A public health organisation, All India Drug Action Network, said it was ‘puzzled’ by the decision to approve a vaccine that is still in the testing process. The government had previously promised that by August 2020, Covaxin, developed in partnership with the Indian Council of Medical Research, a government agency, would be ready for distribution.

“Senior opposition leader Shashi Tharoor tweeted his Covaxin concerns, saying, “Covaxin has not yet undergone phase 3 trials.

The approval was premature and may have been risky,’ he wrote.

India’s Drug Controller General, VG Somani, tried to ease some concerns. He said Sunday, “We will never approve anything if there is even the slightest safety concern. The vaccines are 110 percent safe.”
It is critical that both Covishield and Covaxin are manufactured in India, a country that is already one of the world’s largest producers of pharmaceuticals and produces around 60 percent of the vaccines in the world.

The Oxford/AstraZeneca vaccine will be manufactured by the Serum Institute of India, where 40 million doses have already been stored prior to approval. By July, the company committed itself to manufacturing 300 million doses and consistently ensured that 50% of the vaccines produced would be reserved for India.

On Sunday, Serum Institute India CEO Adar Poonawalla tweeted:

Adar Poonawalla Poonawalla
@adarpoonawalla] @adarponewalla]
Everyone, happy New Year!
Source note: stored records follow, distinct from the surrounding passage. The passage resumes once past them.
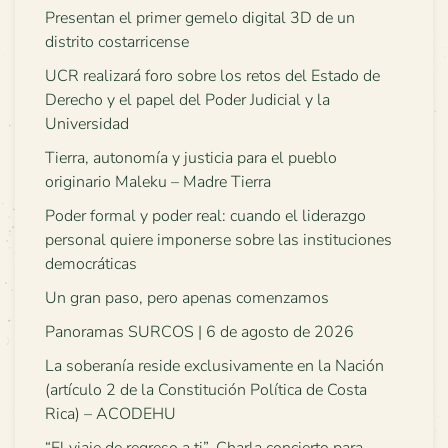
Presentan el primer gemelo digital 3D de un
distrito costarricense
UCR realizará foro sobre los retos del Estado de
Derecho y el papel del Poder Judicial y la
Universidad
Tierra, autonomía y justicia para el pueblo
originario Maleku – Madre Tierra
Poder formal y poder real: cuando el liderazgo
personal quiere imponerse sobre las instituciones
democráticas
Un gran paso, pero apenas comenzamos
Panoramas SURCOS | 6 de agosto de 2026
La soberanía reside exclusivamente en la Nación
(artículo 2 de la Constitución Política de Costa
Rica) – ACODEHU
“El viaje de regreso a ti”. Charla concierto para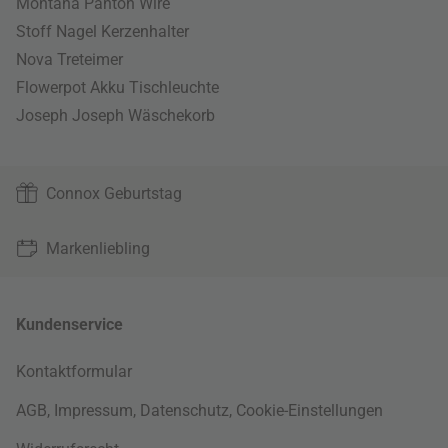
Montana Panton Wire
Stoff Nagel Kerzenhalter
Nova Treteimer
Flowerpot Akku Tischleuchte
Joseph Joseph Wäschekorb
Connox Geburtstag
Markenliebling
Kundenservice
Kontaktformular
AGB
,
Impressum
,
Datenschutz
,
Cookie-Einstellungen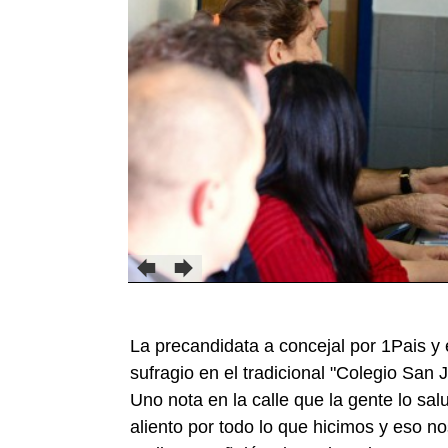
La precandidata a concejal por 1Pais y
sufragio en el tradicional "Colegio San 
Uno nota en la calle que la gente lo sa
aliento por todo lo que hicimos y eso n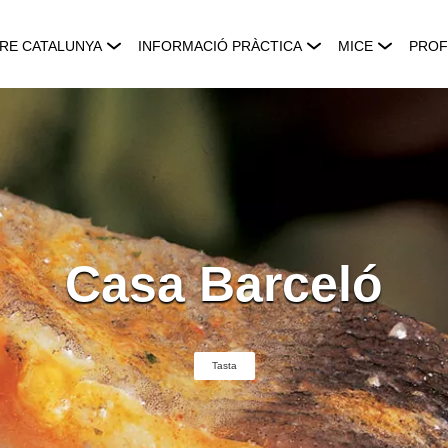
RE CATALUNYA
INFORMACIÓ PRÀCTICA
MICE
PROF
Casa Barceló
Tasta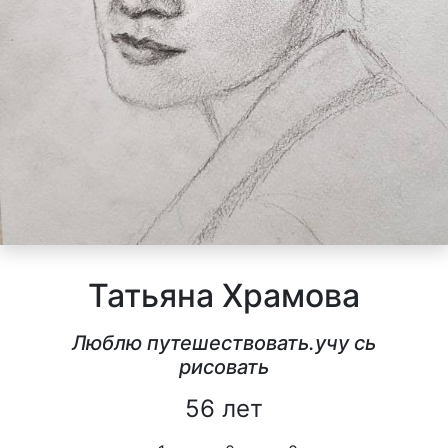
Татьяна Храмова
Люблю путешествовать.учу сь
рисовать
56 лет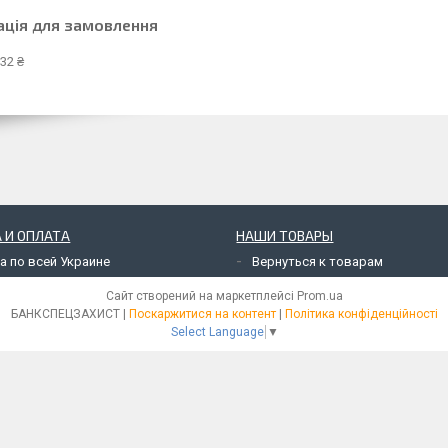
ація для замовлення
32 ₴
 И ОПЛАТА
НАШИ ТОВАРЫ
а по всей Украине
Вернуться к товарам
Сайт створений на маркетплейсі
Prom.ua
БАНКСПЕЦЗАХИСТ |
Поскаржитися на контент
|
Політика конфіденційності
Select Language
▼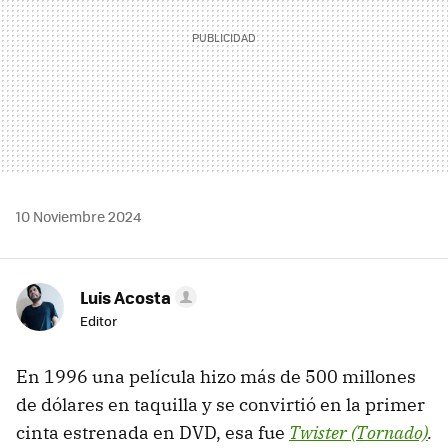
10 Noviembre 2024
Luis Acosta
Editor
En 1996 una película hizo más de 500 millones
de dólares en taquilla y se convirtió en la primer
cinta estrenada en DVD, esa fue
Twister (Tornado)
.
Eventually, all the chances that @SerumInstIndia took in stockpiling the vaccine paid off.

COVISHIELD, India’s first COVID-19 vaccine,, is approved, safe, efficient and ready for roll-out in the coming weeks.

3rd January 2021

However, in administering the vaccine in the vast country, India faces major challenges. Health care is uneven, funding and energy are lacking, and access in rural areas is often difficult. The government has started educating approximately 20,000 healthcare staff to administer the vaccine, and last week performed test runs of placebo vaccines delivered by qualified clinicians in four states.

It is only necessary to store Covishield and Covaxin at temperatures between 2 and 8 degrees Celsius, which is much more feasible than vaccines sold in Europe and the United States by Pfizer and Moderna.

There are concerns, however, that India’s cold chain – the refrigerated resources that allow the vaccine to be safely transported and stored – does not yet have the capacity for 1.3 billion people to handle the vaccines. In order to make preparations on how to distribute the vaccine across the world, the government has brought in the aviation and transport ministries.

The government said it wants to expand on its highly successful program to eliminate polio and the infant vaccination program, which annually vaccinates about 27 million children.